Die Fronten scheinen verhärtet
Der Konflikt zwischen Gorillas und einigen Mitarbeitern schwelt schon länger. Das „Gorillas Workers Collective“ kritisiert seit einigen Monaten die Arbeitsbedingungen bei dem jungen Unternehmen und fordert auch die Gründung von Betriebsräten.
Am 3. Juni hatten die Mitarbeiter schließlich in Berlin erstmal einen Betriebsrat gegründet. Doch es kam zu Auseinandersetzungen zwischen den Organisatoren und dem Management: Einigen Mitarbeitern sei der Zugang zur Versammlung verweigert worden, monierte das Management. Die Organisatoren konterten, dass es sich um Führungskräfte gehandelt habe, die sich Zugang zu den Wahlen verschaffen wollten. Die Fronten scheinen in dieser Angelegenheit nach wie vor verhärtert – Gorillas-CEO Kağan Sümer hatte im April dem Manager Magazin allerdings erklärt, dass das Unternehmen die Bildung von Betriebsräten „absolut“ unterstütze.

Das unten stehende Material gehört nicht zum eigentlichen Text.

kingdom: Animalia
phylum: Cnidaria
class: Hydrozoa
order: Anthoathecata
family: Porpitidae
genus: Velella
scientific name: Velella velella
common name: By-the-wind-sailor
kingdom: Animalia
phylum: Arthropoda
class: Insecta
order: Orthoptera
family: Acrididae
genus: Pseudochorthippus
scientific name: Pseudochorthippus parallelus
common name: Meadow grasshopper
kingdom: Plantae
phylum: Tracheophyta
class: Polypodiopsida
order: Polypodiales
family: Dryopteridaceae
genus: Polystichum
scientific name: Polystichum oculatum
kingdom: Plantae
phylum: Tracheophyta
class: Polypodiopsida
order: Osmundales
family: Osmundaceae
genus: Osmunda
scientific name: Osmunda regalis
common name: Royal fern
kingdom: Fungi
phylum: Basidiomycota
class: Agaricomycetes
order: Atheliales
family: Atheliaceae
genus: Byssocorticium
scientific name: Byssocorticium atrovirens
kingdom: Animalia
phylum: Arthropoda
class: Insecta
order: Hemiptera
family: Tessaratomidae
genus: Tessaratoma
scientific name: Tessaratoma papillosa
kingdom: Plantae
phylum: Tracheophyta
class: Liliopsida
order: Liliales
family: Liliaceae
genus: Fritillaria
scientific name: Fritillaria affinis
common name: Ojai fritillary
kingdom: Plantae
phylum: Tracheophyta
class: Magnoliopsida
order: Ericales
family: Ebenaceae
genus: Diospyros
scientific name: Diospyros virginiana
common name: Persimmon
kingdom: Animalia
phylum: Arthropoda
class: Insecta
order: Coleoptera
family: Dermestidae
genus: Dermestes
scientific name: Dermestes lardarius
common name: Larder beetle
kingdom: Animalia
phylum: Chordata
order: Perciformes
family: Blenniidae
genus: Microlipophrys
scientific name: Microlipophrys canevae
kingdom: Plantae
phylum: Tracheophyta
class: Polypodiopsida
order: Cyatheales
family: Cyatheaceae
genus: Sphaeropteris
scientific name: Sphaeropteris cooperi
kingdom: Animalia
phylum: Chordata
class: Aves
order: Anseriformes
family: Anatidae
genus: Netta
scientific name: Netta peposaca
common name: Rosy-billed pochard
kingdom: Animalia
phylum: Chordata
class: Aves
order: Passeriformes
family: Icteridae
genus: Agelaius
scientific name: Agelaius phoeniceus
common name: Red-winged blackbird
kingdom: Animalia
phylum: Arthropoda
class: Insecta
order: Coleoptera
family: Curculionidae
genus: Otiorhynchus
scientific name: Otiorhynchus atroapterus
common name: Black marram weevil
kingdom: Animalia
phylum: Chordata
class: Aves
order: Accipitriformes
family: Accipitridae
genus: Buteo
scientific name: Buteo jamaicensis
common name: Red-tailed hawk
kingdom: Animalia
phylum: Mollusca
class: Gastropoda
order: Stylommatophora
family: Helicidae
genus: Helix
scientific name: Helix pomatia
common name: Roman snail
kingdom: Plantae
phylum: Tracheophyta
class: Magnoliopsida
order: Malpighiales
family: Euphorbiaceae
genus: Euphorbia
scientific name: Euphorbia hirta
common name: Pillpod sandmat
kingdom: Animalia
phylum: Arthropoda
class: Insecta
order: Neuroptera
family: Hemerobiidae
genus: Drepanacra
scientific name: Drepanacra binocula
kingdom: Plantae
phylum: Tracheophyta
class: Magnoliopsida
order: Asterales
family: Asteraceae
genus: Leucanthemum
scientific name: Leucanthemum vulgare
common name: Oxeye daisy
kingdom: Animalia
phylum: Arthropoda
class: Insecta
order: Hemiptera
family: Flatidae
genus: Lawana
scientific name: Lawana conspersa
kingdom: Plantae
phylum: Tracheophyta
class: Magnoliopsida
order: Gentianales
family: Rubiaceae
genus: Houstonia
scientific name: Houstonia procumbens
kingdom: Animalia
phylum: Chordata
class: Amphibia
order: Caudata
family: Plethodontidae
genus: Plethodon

Gorillas gehört zu den aufstrebenden StartUps in Deutschland: Der Dienst hatte im März, nur neun Monate nach seiner Gründung, eine Milliardenbewertung erreicht und wächst weiter stark. Gorillas verspricht seinen Kunden die Lieferung von Lebensmitteln in nur zehn Minuten. Es gibt allerdings auch starke Kritik an dem Unternehmen: Neben den Arbeitsbedingungen sorgte im Mai auch eine größere Datenpanne für Aufsehen – sie betraf 200.000 Kunden und legte teils komplette Bestelldaten offen.